Tuesday, September 06, 2005

REFERENCE: EGON SCHIELE


For me he is the best, he is The One:

Egon Schiele was regarded by many of his contemporaries as the predestined successor to Gustav Klimt, but died before he could fulfil his promise. His fascinating but not wholly admirable character is accounted for, at least in part, by his family background and upbringing.
During his late adolescence Schiele's emotions were directed into an intense relationship with his younger sister, Gerti, which was not without its incestuous implications.

Schiele’s artwork, some of which were extremely erotic, seems to have made part of his income by supplying collectors of pornography, who abounded in Vienna at that time. Schiele was also fascinated by his own appearance, and made self-portraits in large numbers. He impressed not only himself, but others with whom he came into contact.

During this period, and indeed afterwards, Schiele liked to give an impression of extreme poverty.

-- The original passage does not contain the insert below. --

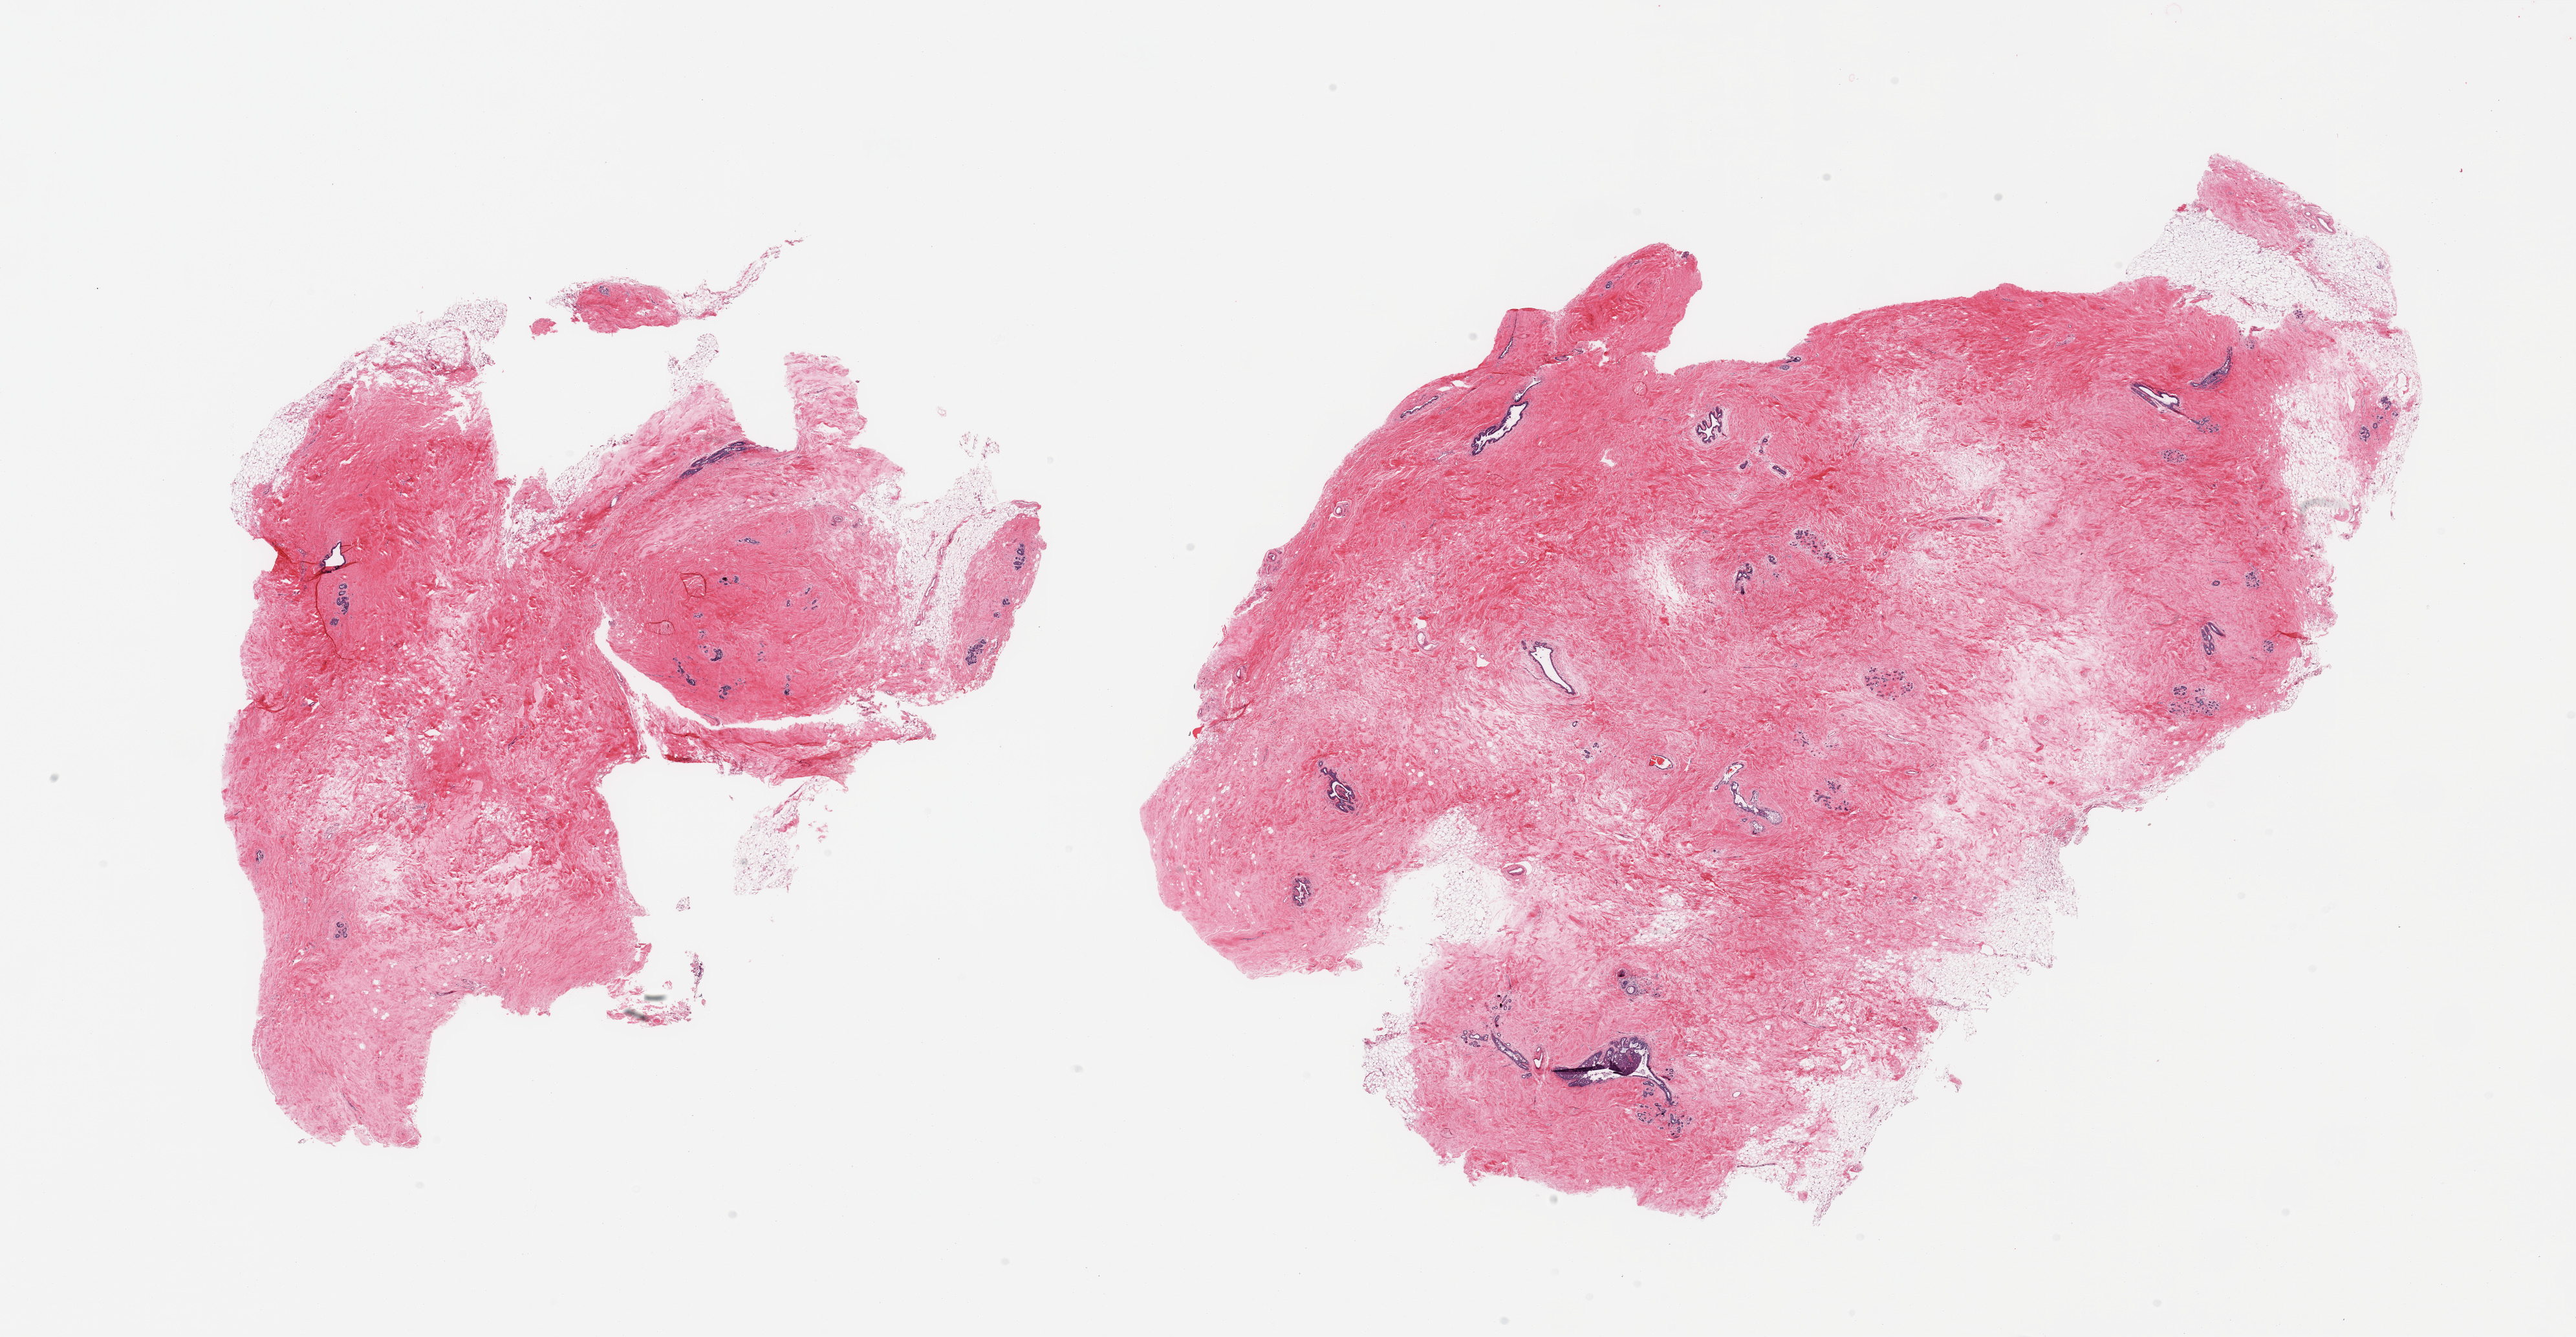
Digitized hematoxylin and eosin (H&E)-stained section — low-resolution overview of the scanned area, about 31.5 x 16.4 mm, PAXgene-fixed, paraffin-embedded tissue, sampled site (target tissue): breast, donor tissue sample. Donor: female.
Review note (as recorded): 2 pieces; atrophic ducts and lobules in fibrous stroma.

But his claims that at this time he was virtually in rags are at odds not only with what his contemporaries have to say, but with the photographs taken of him. His letters make it plain that he suffered from a degree of persecution mania - for example, he wrote in a letter of 1910: 'How hideous it is here! Everyone envies me and conspires against me. Former colleagues regard me with malevolent eyes.' In 1911 Schiele met the seventeen-year-old Wally Neuzil, who was to live with him for a while and serve as the model for some of his best paintings. Little is known of her, save that she had previously modelled for Klimt, and had perhaps been one of the older painter's mistresses. Schiele and Wally wanted to get out of the claustrophobic Viennese milieu, and went to the small town of Krumau, with which Schiele had family connections, but were drive out by the disapproval of the inhabitants. They then moved to the equally small town of Neulengbach, half an hour from Vienna by train. just as it had been in Vienna, Schiele's studio became a gathering place for all the delinquent children of the neighbourhood. His way of life inevitably aroused animosity, and in April 1912 he was arrested. The police seized more than a hundred drawings which they considered pornographic, and Schiele was imprisoned, to await trial for seducing a young girl below the age of consent. When the case came before a judge the charges of abduction and seduction were dropped, but the artist was found guilty of exhibiting an erotic drawing in a place accessible to children. The twenty-one days he had already spent in custody were taken into account, and he was sentenced to only three days' imprisonment.
Though the magistrate made a point of personally burning one of Schiele's drawings before the assembled crowd, he was very lucky to escape so lightly. While he was in prison, he produced a series of self-portrait drawings, inscribed with self-pitying phrases: 'I do not feel punished; rather purified'; 'To restrict the artist is a crime. It is to murder germinating life.'

Schiele's narcissism, exhibitionism and persecution-mania can all be found united in the poster he produced for his first one-man exhibition in Vienna, held at the Galerie Arnot at the very beginning of 1915, in which he portrayed himself as St Sebastian.

In 1918 he was invited to be a major participant in the Sezession's 49th exhibition. For this he produced a poster design strongly reminiscent of the Last Supper, with his own portrait in the place of Christ. Despite the war, the show was a triumph. Prices for Schiele's drawing trebled, and he was offered many portrait commissions. He and Edith moved to a new and grander house and studio. Their pleasure in it was brief. On 19 October 1918 Edith, who was pregnant, fell ill with Spanish influenza, then sweeping Europe. On 28 October she died. Schiele, who seems never to have written her a real love-letter, and who in the midst of her illness wrote his mother a very cool letter to say that she would probably not survive, was devastated by the loss. Almost immediately he came down with the same sickness, and died on 31 October, three days after his wife.